THEATRE REVIEW: The Homecoming - The Curve Theatre, Leicester.



Pinter’s 1965 drama has been claimed as his most ‘representative’ work - or, more accurately, the most representative work of his early period that began with 'The Room' in 1957 - though in several ways it anticipates the move into more obviously poetic drama of later plays such as 'No Man’s Land'. Characteristic Pinter themes - the intrusion of outsiders into an established situation, man as competitive animal, woman as enigma - are all present and correct, but there is a new spareness to the writing and we’re left to ponder, even more than before, whether any of his characters are telling any recognised version of ‘the truth’.

In Jamie Glover’s current touring production, the verdict would seem to be that they’re all fantasists. Matthew Horne’s spiv-ish Lenny, with his over-elaborate hand gestures, seems to infer that his tales of beating up pox-ridden hookers and pesky old ladies, are both of the shaggy dog variety; and it’s hard to believe that Keith Allen’s surprisingly frail Max - whose nippy first entrance belies his later struggles to stay upright - was once ‘one of the worst hated men in the West End of London'. Similarly, Sam Alexander’s Teddy, all glib expressions and ersatz politeness, is playing the role of the visiting academic rather than being the genuine article.

Although perfectly viable (‘How do we know they are what they say they are?’ Pinter once asked), this has the effect of reducing the play’s menace quotient, at times taking it dangerously close to sitcom territory as the penultimate scene, in which the family discuss setting their new daughter-in-law up as a prostitute, illustrates all too clearly. This was the scene that had early audiences walking out with cries of ‘Animals!’; the Leicester audience only giggled.

Rounding out the cast, Ian Bartholomew offers a credible portrayal of Sam, the taxi-driving uncle whose sexuality is the subject of some ribald speculation by his brother. Geoffrey Lumb’s Joey, the aspiring boxer who’s ‘in demotion in the daytime’ is more introvert than simpleton. As Ruth, Shanaya Rafaat is suitably enigmatic but not the dominating figure she needs to be to effectively reduce a whole family (literally) to its knees by the end.
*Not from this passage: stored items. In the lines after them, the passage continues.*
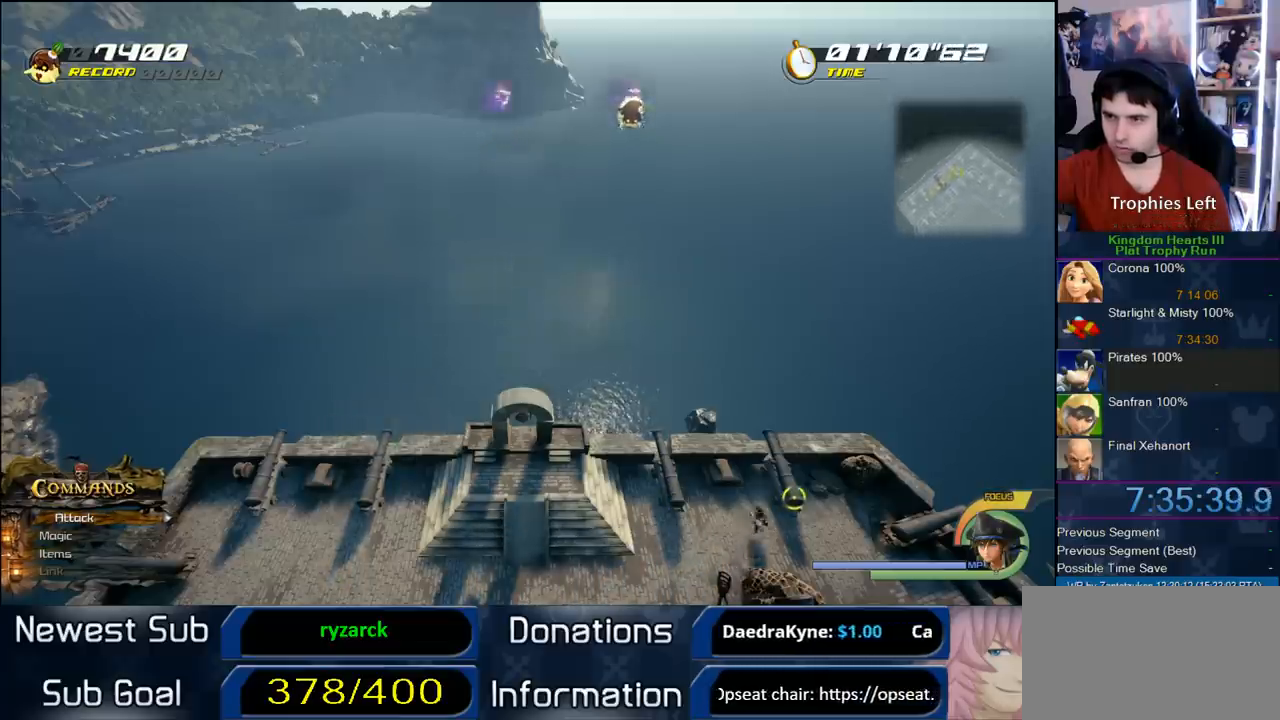
{"buttons": [], "left_stick": "left", "right_stick": "center", "button_events": [[267, "SQUARE", "down"], [417, "SQUARE", "up"]]}
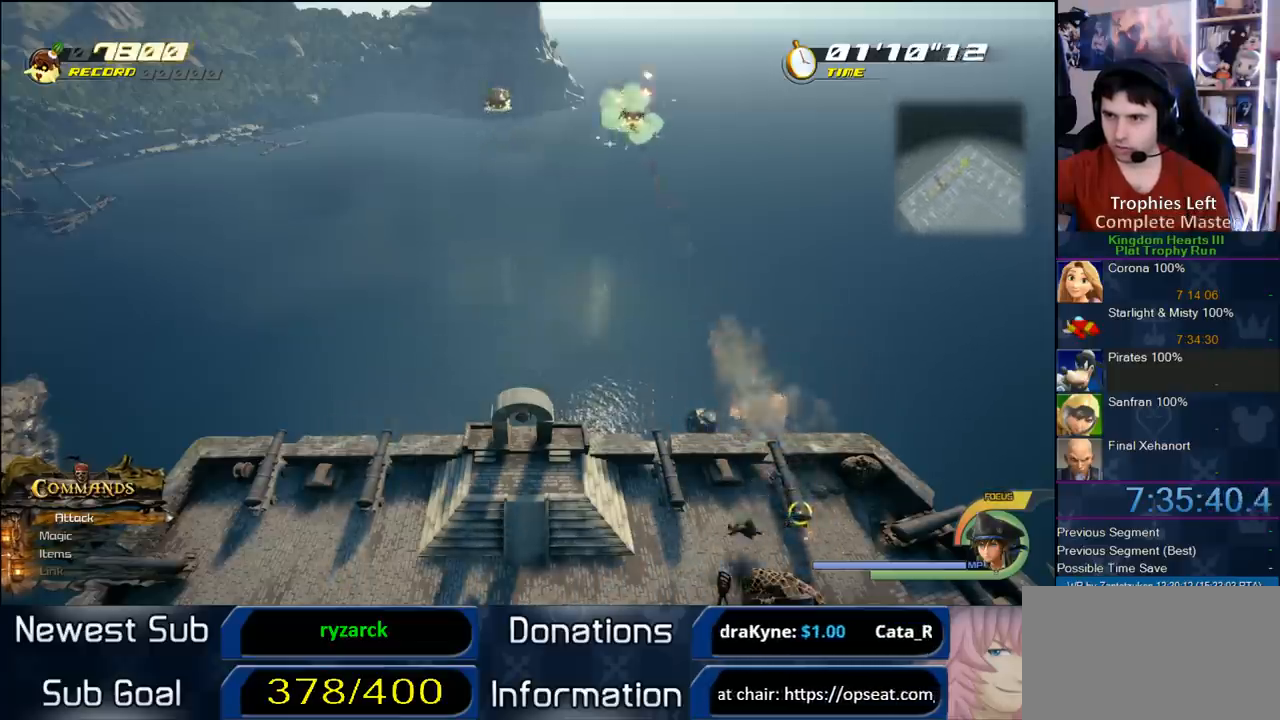
{"buttons": [], "left_stick": "right", "right_stick": "center", "button_events": [[383, "SQUARE", "down"], [450, "SQUARE", "up"]]}
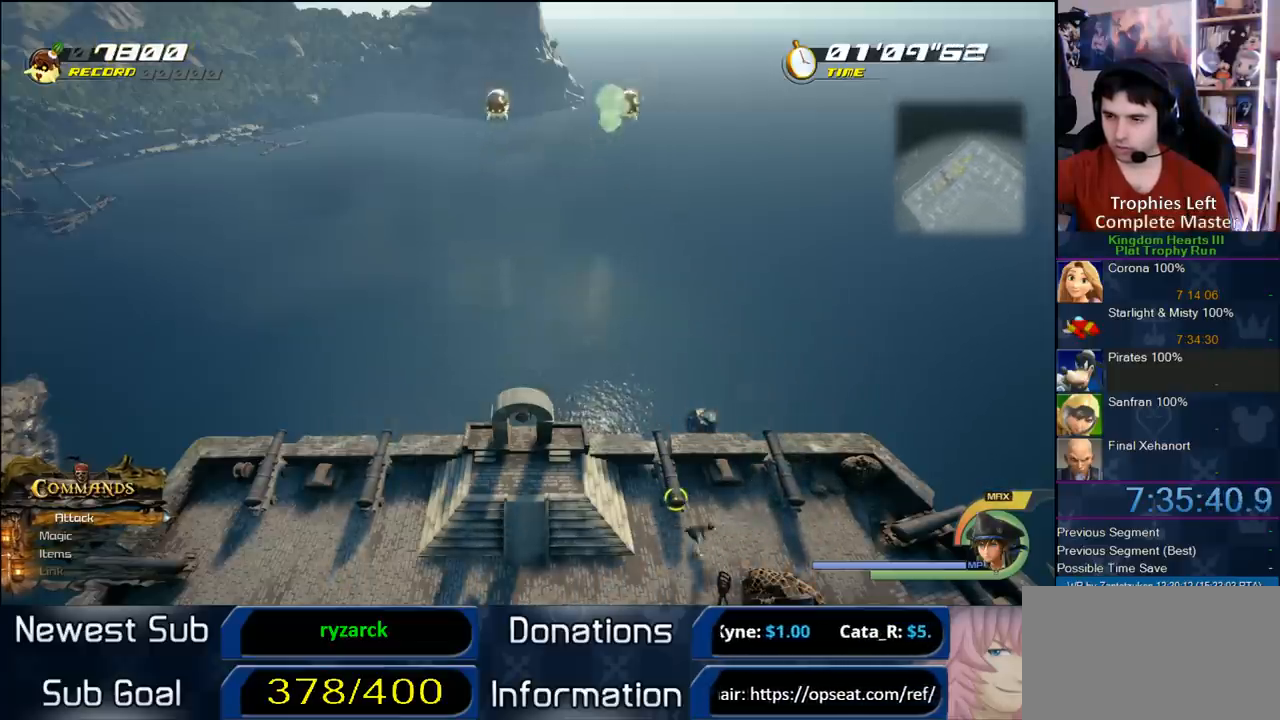
{"buttons": [], "left_stick": "center", "right_stick": "center", "button_events": [[367, "CIRCLE", "down"], [467, "CIRCLE", "up"]]}
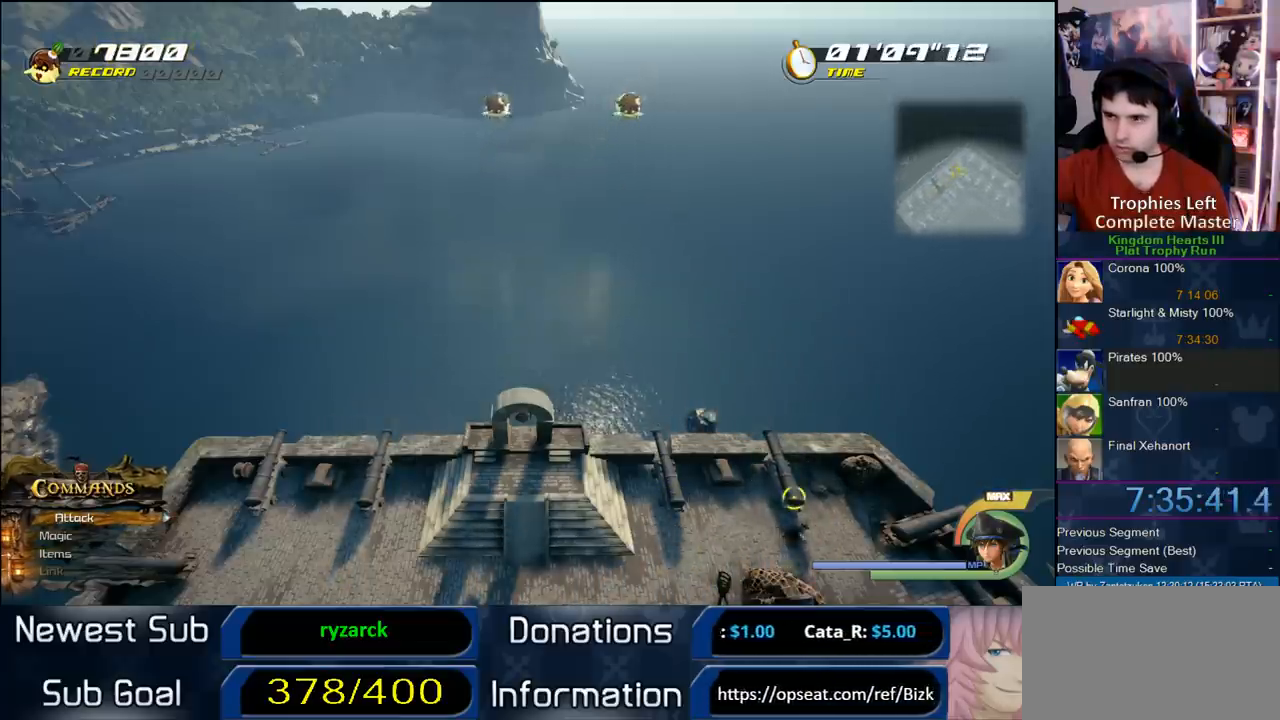
{"buttons": [], "left_stick": "left", "right_stick": "center", "button_events": [[50, "CIRCLE", "down"], [117, "CIRCLE", "up"], [383, "SQUARE", "down"], [450, "SQUARE", "up"]]}
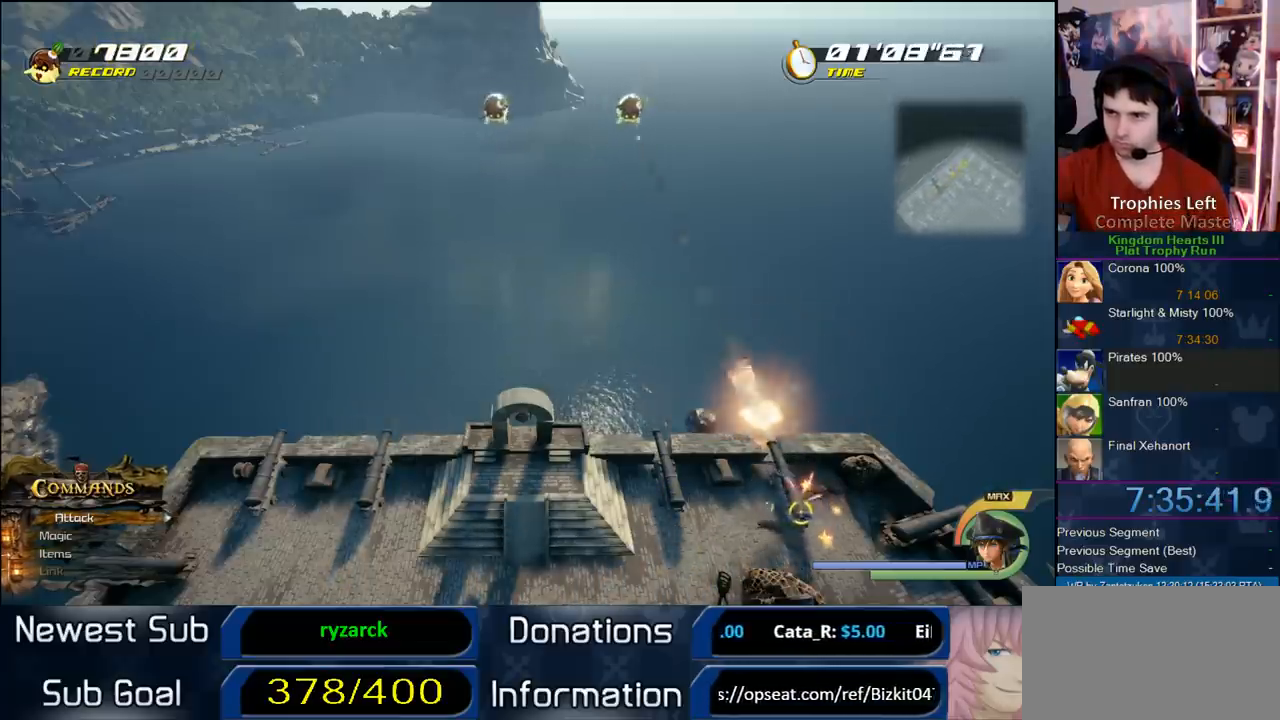
{"buttons": [], "left_stick": "left", "right_stick": "center", "button_events": [[17, "SQUARE", "down"], [233, "SQUARE", "up"], [333, "SQUARE", "down"], [450, "SQUARE", "up"]]}
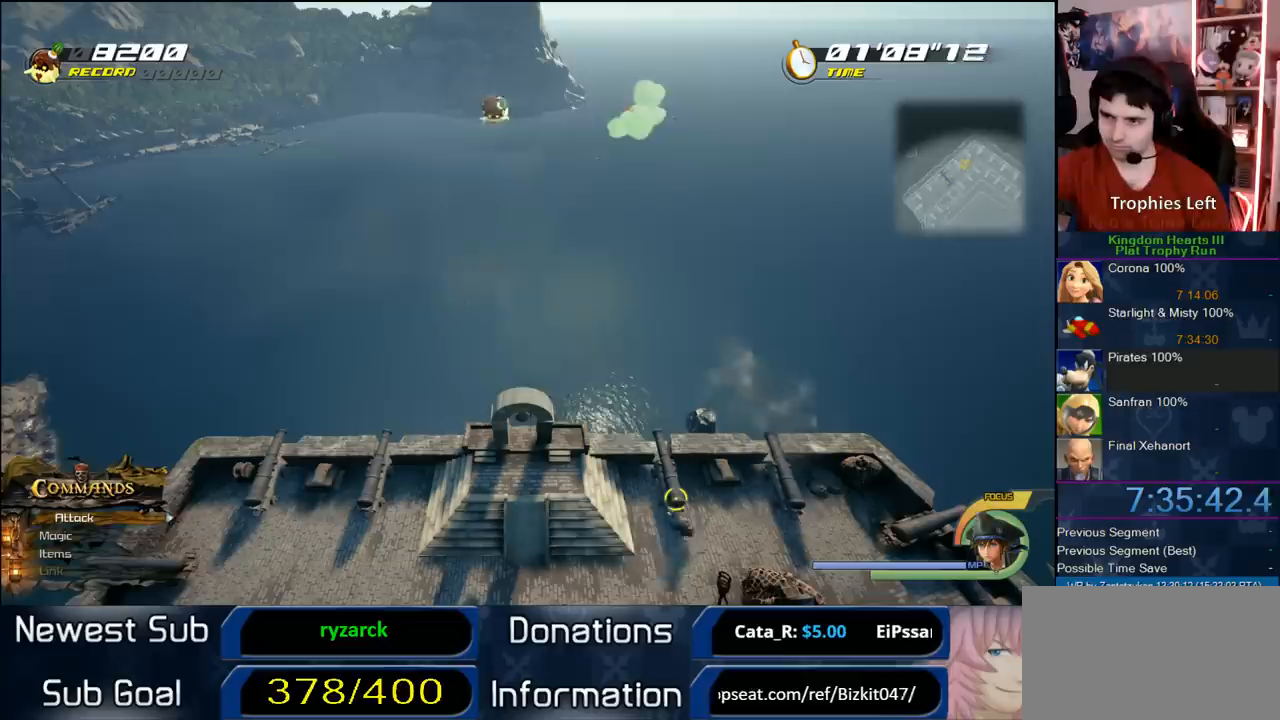
{"buttons": [], "left_stick": "left", "right_stick": "center", "button_events": [[17, "SQUARE", "down"], [200, "SQUARE", "up"]]}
Liz Ashcroft’s set, with its vertiginous staircase and acres of patterned blue wallpaper is both too big and too easy on the eye to match with the pre-gentrified North London setting, and Max Pappenheim’s sound design punctuates scenes with a synthesised subterranean gurgling, to no obvious purpose. Although The Homecoming remains a classic text, it can be a difficult one to pull off and, in this case, less than full justice has been done to it.